Strings adds that diet culture oppresses us all but especially black women, who've been the targets of fatphobia historically and today. ”No matter what our orientation to diet culture is intellectually, practically we are swimming in it. And so it's damaging to everyone but it is specifically damaging to fat women of color and to fat black women, owing to the history of these relationships. Black women are the prime targets because they are frequently told that they are too fat," said Strings.

That's why Strings believes the only way to stop diet culture, is to go to back to the source. 

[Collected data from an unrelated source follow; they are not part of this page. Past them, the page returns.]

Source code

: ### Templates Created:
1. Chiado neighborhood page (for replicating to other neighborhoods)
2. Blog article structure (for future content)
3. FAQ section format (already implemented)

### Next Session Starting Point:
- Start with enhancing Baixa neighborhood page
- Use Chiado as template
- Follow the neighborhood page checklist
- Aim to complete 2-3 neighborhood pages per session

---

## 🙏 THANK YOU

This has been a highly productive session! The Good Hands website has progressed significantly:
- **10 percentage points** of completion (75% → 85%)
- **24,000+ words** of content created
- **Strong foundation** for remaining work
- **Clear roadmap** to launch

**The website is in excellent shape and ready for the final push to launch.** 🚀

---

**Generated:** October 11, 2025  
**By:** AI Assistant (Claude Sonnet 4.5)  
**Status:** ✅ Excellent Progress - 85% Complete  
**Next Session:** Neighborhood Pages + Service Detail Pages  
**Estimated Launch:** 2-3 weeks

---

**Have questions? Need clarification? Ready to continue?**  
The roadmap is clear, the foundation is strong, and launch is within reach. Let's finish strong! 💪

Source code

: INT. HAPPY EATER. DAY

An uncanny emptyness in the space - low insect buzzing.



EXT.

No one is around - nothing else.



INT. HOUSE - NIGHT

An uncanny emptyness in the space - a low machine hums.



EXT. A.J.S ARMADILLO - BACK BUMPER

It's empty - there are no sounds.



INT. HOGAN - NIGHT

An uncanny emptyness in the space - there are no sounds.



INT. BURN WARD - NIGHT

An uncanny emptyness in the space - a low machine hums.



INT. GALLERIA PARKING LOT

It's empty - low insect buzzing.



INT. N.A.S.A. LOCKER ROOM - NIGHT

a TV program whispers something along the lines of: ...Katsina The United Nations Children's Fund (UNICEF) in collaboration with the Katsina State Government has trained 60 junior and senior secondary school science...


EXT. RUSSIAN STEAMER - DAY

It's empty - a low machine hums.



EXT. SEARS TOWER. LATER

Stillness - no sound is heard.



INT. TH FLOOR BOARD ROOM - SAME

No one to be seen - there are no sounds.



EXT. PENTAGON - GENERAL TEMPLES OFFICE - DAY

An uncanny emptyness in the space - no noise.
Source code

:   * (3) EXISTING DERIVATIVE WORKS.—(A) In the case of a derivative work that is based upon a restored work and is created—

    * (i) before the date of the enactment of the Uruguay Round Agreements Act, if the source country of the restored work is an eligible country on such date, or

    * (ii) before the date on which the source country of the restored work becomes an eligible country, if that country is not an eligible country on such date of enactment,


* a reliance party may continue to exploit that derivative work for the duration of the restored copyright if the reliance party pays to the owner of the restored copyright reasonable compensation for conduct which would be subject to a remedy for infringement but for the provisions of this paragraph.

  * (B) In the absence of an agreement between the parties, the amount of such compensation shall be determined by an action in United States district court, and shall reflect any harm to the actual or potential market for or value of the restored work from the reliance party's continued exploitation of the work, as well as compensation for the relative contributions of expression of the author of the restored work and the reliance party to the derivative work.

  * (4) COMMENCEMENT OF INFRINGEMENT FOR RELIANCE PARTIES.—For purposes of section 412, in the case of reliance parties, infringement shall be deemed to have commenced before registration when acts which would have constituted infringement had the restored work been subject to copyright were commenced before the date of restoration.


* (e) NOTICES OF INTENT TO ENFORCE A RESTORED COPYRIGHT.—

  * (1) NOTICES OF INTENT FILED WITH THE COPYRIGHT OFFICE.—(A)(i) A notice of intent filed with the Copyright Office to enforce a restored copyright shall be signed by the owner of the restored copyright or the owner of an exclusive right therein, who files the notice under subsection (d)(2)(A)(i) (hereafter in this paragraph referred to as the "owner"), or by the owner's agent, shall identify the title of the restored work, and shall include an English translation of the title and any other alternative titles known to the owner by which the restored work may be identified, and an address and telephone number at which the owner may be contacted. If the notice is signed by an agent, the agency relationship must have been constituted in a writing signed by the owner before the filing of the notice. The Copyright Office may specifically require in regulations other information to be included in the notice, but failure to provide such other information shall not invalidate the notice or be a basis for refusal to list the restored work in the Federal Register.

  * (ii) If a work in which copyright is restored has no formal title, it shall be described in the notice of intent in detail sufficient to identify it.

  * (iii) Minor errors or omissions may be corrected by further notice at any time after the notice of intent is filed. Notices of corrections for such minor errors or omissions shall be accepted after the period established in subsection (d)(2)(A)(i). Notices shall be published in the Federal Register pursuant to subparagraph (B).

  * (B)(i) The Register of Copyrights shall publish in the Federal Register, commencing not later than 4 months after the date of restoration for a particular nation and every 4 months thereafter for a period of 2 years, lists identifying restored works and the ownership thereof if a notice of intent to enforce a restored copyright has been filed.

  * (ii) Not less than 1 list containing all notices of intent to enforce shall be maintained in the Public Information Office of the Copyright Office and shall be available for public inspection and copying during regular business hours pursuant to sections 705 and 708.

“What we would actually have to do as a society is work toward the elimination of racial oppression. Because this is what fatphobia is rooted in. It's rooted in the idea that we can look at a person and tell whether or not they are healthy and worthy of being considered equal citizens, right. And at roots that ends up being a form of racist judgment. So if we are truly interested in getting out of diet culture, what we need to do is work on the eradication of racism in our society. And that is something that will not take place, obviously overnight," said Strings.

So how can you start to check out from diet culture? A great suggestion is to unfollow social media accounts that promote dieting or thin bodies.